= Excerpted text =
━━━━━━━━

Tasted in Premeaux with Géraldine Godot, 27 November, 2018.
Domaine de L’Arlot
Tel: +33 3 80 61 01 92
Géraldine on 2018:
“2018 confirmed 2017, it’s a nice vintage for both volume and quality. The climate was positive for the harvest – it’s a vintage without doubt that was very dry and very warm, here in Premeaux we had the hail twice though, but there was good in the bad because the extra rain that we had was a horror to try to work in the vines as everything was so wet but the rain was also a benefit because we had ripe grapes without the stress of dryness or any lack of maturity – in fact analytically everything was better than 2017 – plus we made more than in 2017, though we expected the half, I really thought it could be a morose harvest, but it was quite the reverse! Malos already done – there wasn’t much malic acid!”
Géraldine on 2017:
“2017 – the start was work – oof! Twice! Yet it was a tranquil vintage, a touch of hail but not frost – serene compared to 2016. We had good surprises in some parcels. Was very hard to estimate the date for starting the harvest, at the end of August there was still a lot of acidity, in the end I though we took a good compromise between the acidity and the maturity. The colours were very soft and we were expecting something more like 15 or 16. The elevage was of the highest importance, I think that these are wines that were built during elevage – they are not big, but they are fine and have class. I think the true connoisseurs will enjoy these wines more than the 15s or 16s. ”
Jokingly, as we tasted, I asked Géraldine ‘Where are the tannins of Premeaux?‘ Fortunately she recognised the attempted whit behind my question but still answered well “Wine does not have to be about power – you can have concentration with class too, but you also need refreshment.” And that is exactly what she has delivered. These wines were in a very elegant style but they were quite the most beautiful that I tasted in my whole November visiting schedule. Bravo!
“Made the first bottling in August, because maturity was high and we had plenty of volume, I didn’t want heavy wines and so I wanted to be prudent with the use of whole clusters, so there’s a little more than in 2015 and 2016.”

━━━━━━━━

= Dataset section =
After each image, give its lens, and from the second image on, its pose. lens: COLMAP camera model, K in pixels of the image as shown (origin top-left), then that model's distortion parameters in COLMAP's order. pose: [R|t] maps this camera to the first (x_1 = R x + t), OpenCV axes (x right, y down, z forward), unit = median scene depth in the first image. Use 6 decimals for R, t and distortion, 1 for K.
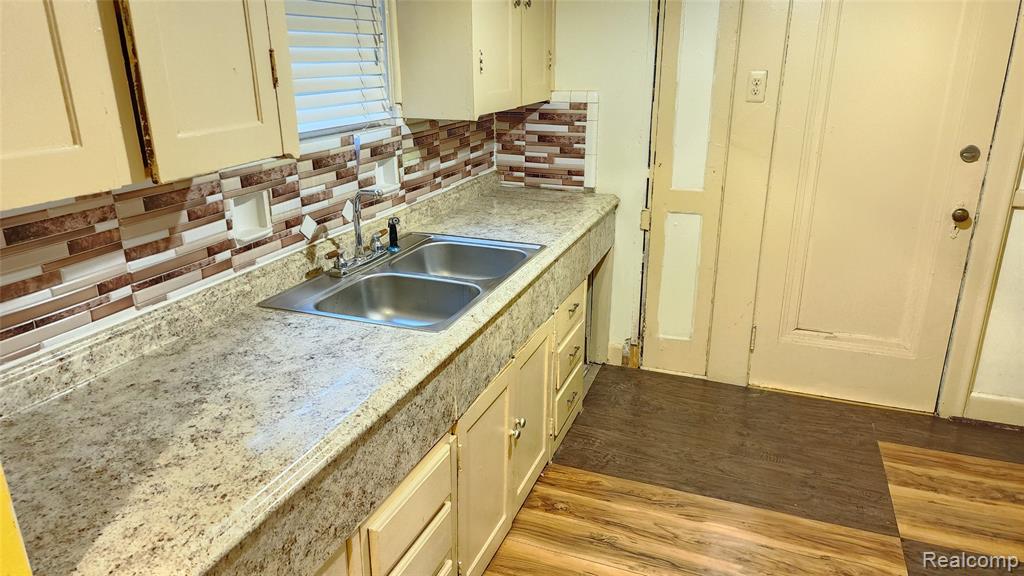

━━━━━━━━

Print the Domaine de L’Arlot tasting notes again in full, word for word.

= Reply to the task =
Tasted in Premeaux with Géraldine Godot, 27 November, 2018.
Domaine de L’Arlot
Tel: +33 3 80 61 01 92
Géraldine on 2018:
“2018 confirmed 2017, it’s a nice vintage for both volume and quality. The climate was positive for the harvest – it’s a vintage without doubt that was very dry and very warm, here in Premeaux we had the hail twice though, but there was good in the bad because the extra rain that we had was a horror to try to work in the vines as everything was so wet but the rain was also a benefit because we had ripe grapes without the stress of dryness or any lack of maturity – in fact analytically everything was better than 2017 – plus we made more than in 2017, though we expected the half, I really thought it could be a morose harvest, but it was quite the reverse! Malos already done – there wasn’t much malic acid!”
Géraldine on 2017:
“2017 – the start was work – oof! Twice! Yet it was a tranquil vintage, a touch of hail but not frost – serene compared to 2016. We had good surprises in some parcels. Was very hard to estimate the date for starting the harvest, at the end of August there was still a lot of acidity, in the end I though we took a good compromise between the acidity and the maturity. The colours were very soft and we were expecting something more like 15 or 16. The elevage was of the highest importance, I think that these are wines that were built during elevage – they are not big, but they are fine and have class. I think the true connoisseurs will enjoy these wines more than the 15s or 16s. ”
Jokingly, as we tasted, I asked Géraldine ‘Where are the tannins of Premeaux?‘ Fortunately she recognised the attempted whit behind my question but still answered well “Wine does not have to be about power – you can have concentration with class too, but you also need refreshment.” And that is exactly what she has delivered. These wines were in a very elegant style but they were quite the most beautiful that I tasted in my whole November visiting schedule. Bravo!
“Made the first bottling in August, because maturity was high and we had plenty of volume, I didn’t want heavy wines and so I wanted to be prudent with the use of whole clusters, so there’s a little more than in 2015 and 2016.”